Sampson’s talk will explain how it was only recently that palaeontologists have learned that most dinosaurs—among them horned, duck-billed, dome-headed, and armored plant-eaters, as well as giant tyrannosaur meat-eaters and smaller “raptor-like” predators—existed on a “lost continent” known as “Laramidia.”
He will look at how so many giant animals were able to co-exist on such a diminutive landmass, why most of these dinosaurs were adorned with bizarre bony features such as horns, crests, domes, or spikes, and what factors may have led to the great extinction of dinosaurs at the close of the Mesozoic Era.

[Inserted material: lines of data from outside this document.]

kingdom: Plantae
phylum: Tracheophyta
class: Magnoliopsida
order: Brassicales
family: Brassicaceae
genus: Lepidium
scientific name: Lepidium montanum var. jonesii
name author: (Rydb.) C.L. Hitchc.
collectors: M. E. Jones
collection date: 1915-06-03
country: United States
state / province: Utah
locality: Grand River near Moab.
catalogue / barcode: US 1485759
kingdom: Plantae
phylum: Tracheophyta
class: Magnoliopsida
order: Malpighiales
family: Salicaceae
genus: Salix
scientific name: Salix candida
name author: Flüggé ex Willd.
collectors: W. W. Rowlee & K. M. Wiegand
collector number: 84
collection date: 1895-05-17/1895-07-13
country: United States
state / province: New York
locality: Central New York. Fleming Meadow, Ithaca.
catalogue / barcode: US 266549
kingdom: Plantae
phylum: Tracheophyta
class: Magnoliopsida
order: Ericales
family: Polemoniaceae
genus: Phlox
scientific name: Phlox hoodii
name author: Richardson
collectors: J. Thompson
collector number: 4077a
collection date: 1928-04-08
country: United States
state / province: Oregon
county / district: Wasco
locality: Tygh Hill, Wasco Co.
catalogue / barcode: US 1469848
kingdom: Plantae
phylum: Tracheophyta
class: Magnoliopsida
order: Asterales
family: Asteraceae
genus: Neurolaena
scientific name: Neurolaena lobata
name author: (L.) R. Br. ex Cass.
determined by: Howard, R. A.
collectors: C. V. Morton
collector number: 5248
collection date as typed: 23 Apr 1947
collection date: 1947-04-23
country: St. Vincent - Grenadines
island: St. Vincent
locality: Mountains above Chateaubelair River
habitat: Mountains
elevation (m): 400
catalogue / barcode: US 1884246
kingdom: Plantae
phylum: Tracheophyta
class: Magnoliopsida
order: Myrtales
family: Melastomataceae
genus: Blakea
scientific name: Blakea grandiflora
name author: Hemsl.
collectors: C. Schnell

Sampson’s recently completed book, Dinosaur Odyssey: Fossil Threads in the Web of Life (University of California Press, 2009), is the first comprehensive review of dinosaur palaeontology for a general audience in more than two decades. After the talk, there will be a book signing event. Copies will be available for purchase.
The Speakers Series are free lectures. This being the 25th anniversary of the Royal Tyrrell Museum, the Speaker Series is dedicated to 25 years of discovery: highlights of palaeontological research at the Royal Tyrrell Museum.